Here is a sample snippet where I am trying to get array list from a json object by I am getting class cast exception while doing this.
public static void main(String args[]) throws Exception {
List<String> arrayList = new ArrayList<String>();
arrayList.add("a");
arrayList.add("b");
arrayList.add("c");
arrayList.add("d");
arrayList.add("e");
JSONObject json = new JSONObject();
json.put("raja", "suba");
json.put("arraylist", arrayList);
System.out.println("Thus the value of array list is : "+json.get("arraylist"));
List<String> oldlist = (List<String>) json.get("arraylist");
System.out.println("Old list contains : "+oldlist);
System.out.println("The old json contains : "+json.toString());
String result = json.toString();
JSONObject json1 = new JSONObject(result);
System.out.println("The new json value is : " +json1);
System.out.println("The value in json for raja is :" +json1.get("raja"));
System.out.println("The vlaue of array list is : "+json1.get("arraylist"));
List<String> newlist = (List<String>) json1.get("arraylist");
System.out.println("Thus the value of new list contains : "+newlist);
}
I am not getting exception while obtaining oldlist
but I'm getting class cast exception while obtaining newlist
.
The problem here is that when you do
json.put("arraylist", arrayList);
you are explicitly asking for a list serialization.
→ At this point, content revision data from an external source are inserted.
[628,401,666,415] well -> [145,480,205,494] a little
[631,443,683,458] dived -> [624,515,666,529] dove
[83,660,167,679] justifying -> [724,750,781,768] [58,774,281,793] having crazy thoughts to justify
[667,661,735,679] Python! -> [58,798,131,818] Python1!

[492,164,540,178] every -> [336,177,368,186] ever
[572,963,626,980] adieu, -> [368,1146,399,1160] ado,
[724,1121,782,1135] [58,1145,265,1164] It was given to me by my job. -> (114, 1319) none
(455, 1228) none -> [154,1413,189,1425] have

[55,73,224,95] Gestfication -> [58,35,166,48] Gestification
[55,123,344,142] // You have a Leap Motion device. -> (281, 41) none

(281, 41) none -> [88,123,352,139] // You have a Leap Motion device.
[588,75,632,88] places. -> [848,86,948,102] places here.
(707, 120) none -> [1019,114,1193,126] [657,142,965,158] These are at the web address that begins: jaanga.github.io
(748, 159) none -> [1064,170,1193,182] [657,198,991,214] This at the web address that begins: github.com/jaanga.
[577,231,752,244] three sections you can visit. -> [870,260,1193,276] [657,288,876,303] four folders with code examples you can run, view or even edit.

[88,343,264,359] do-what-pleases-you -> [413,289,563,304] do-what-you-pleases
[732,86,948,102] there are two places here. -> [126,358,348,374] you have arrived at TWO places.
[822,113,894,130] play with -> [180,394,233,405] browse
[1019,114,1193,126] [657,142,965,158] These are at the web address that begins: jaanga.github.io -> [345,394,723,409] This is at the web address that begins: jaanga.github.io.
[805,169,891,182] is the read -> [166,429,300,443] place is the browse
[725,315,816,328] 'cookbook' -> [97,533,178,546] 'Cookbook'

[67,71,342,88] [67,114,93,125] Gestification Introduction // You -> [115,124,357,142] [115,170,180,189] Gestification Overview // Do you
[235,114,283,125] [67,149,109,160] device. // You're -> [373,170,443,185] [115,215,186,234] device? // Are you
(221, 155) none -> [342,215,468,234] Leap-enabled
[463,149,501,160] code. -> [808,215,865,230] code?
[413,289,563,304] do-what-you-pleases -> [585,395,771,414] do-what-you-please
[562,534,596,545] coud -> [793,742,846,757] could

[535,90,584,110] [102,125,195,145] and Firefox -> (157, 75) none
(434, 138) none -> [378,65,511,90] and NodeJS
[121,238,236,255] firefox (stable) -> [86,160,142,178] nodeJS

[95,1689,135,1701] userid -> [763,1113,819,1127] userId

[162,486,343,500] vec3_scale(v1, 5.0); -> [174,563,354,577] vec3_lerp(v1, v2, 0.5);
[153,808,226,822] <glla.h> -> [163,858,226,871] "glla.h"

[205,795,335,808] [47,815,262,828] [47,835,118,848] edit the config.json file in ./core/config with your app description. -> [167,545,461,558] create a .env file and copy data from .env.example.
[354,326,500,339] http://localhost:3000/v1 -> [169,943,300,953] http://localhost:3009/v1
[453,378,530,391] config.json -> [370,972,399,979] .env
This means that underlying logic will be performed in order to save class-related metadata into the JSONObject. When you do json.toString(), though, this metadata are lost and you end up with a old plain String object. Then, when you try to deserialize this String at runtime, you get a ClassCastException because it doesn't really know how to convert that String into a list.
To answer your second question, JSONObject.toString() returns a String representation of an object in JSON format. This means that if you have an ArrayList, instead of having a field with the ArrayList.toString() value, you will have an array element with the list values.